Last year I threw a party when I was leaving New York for a few months, after which a female acquaintance remarked, “I knew you were going to be a useful friend to have in the city because your party was 80 per cent men.” Partly this was because I initially got to know New York through dating and staying friends with a lot of the guys who it didn’t work out with, some of them only brief little flares of friendship, a handful becoming core platonic loves of my life, people who I am incredibly close with half a decade on from our failed watery martini flirtation.
But even aside from dating I have always had more male friends than women, and I have always not much liked this about myself. I was never a woman or girl who prided herself on this, or bragged about being one of the boys. If anything, I felt vaguely ashamed about it, afraid that it indicated an unspecified personal failing. It isn’t, to be clear, that I have no women friends. My best friend in the world is a woman, as are a decent proportion of my inner circle. But I’ve always had a disproportionately weighted gender disparity in my life towards men and always felt uneasy about it.
This is ironic because for the past ten years or so as I have written occasionally about gendered violence, there has been a chorus of responses accusing me of hating men. In my own case that always seemed completely farcical; my politics are if anything compromised by a personal weakness for men. Yet I am also aware in hindsight of a kind of crass, misandrist linguistic and cultural tendency that was prevalent in the past decade and that I was not innocent of. It was not materially substantial, nor did it approach the actual social evil of misogyny but it was often childish and unhelpful – the rhetorical equivalent of glittery “Kill All Men” notebooks.
And, leery of the inadequacy of such reductive renditions of more complex feminist thought, I have tried to be less imprecise in my language around male violence and denouncing it. There are crimes, however, whose horror is so total and so apparently indicative of a broader hatred of women that one can’t help but see them as beyond individual action. A crime such as the mass rape case being tried in Mazan, a sleepy medieval town in France, where Dominique Pelicot has admitted to drugging his wife Gisèle over a period of ten years into a state of unconsciousness and inviting men to rape her. He videoed the crimes – partially for sexual gratification and partially for insurance over the men – which allowed more than 50 of them to be identified and put on trial alongside Pelicot himself. Gisèle Pelicot waived her right to anonymity so that the perpetrators too could be named, in an astonishing act of bravery that has, it seems, fundamentally rocked France, which has been slow or sometimes aggressively opposed to addressing its regressive sexual mores.

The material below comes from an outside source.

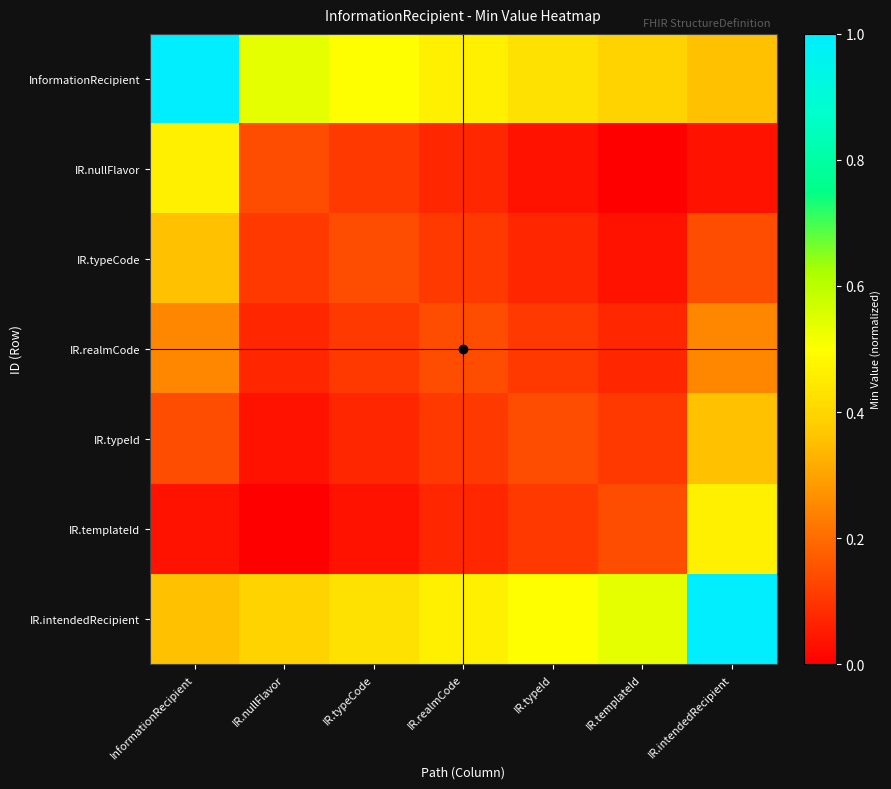

What is the spread (max minus min) of values at IR.typeCode?

0.5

There are many layers to the unspeakable horror of this case. There is the longevity of the predation, and the fact it was only halted after 71-year-old Dominique Pelicot was caught trying to film up the skirts of women in a supermarket. How long would it have gone on otherwise? Would Gisèle have been violated until the end of her life, suffering mysterious ailments and blackouts and feeling divorced from her own physicality but never knowing why? Then there is the reaction to it: the mayor of Mazan suggested that Gisèle Pelicot’s lack of memory makes the experience more palatable than other, “even more serious” rapes. But I think what most women are most justifiably frightened and disgusted by here is the number of the men who were eager to participate in the brutality.
Remember that we are not talking about a major city here. In a fairly small population, more than 80 men of various professions, and in all age brackets, were happy to rape a woman on camera. How much more banal, more ordinary, can misogyny get than that? This trial followed other acts of femicide so outlandishly barbaric they genuinely seem to me like horror films, too extreme and ugly to be real: the Ugandan Olympic runner Rebecca Cheptegei, set on fire and murdered by her boyfriend; the former Miss Switzerland Kristina Joksimovic who was killed and then dismembered by her husband, parts of her body put inside a blender. These actions go beyond the wish to end someone’s life – they announce with theatricality the wish to punish the woman for existing at all.
When thinking about the Pelicot case, I mentioned it to a few male friends who asked what I was working on at the moment. None of them had heard of it, which struck me as odd because it had felt inescapable in my world, a thing tearing at the fabric of something crucial. When I explained, briefly, what the circumstances were, my friends all said some variation on the same thing: “God, men are the worst, you must hate men.”
How to tell them that the profound sadness and anger I feel in such moments is not about hating men at all, but rather because I love men so much? I love men. I love my father’s resolute decency and dedication to the underdog and attendance of every funeral in town. I love the care and acceptance and the laughter of my male friends. I love my brothers’ fragilities so expertly concealed beneath horseplay and bravado. Part of why I love men so much is just that I love people so much and that men are sometimes less allowed to be people, to be vulnerable and open, and I find this moving. When monstrosities like the Pelicot case are revealed, the general love I feel seems suddenly, starkly absurd. I feel like I am in Rosemary’s Baby, looking around and realising I have been trusting and confiding in all the wrong people, not knowing who is conspiring and who isn’t. It is the uncanny feeling of men, the individuals, and men, the abstract threat, merging and not being able to tell which is which.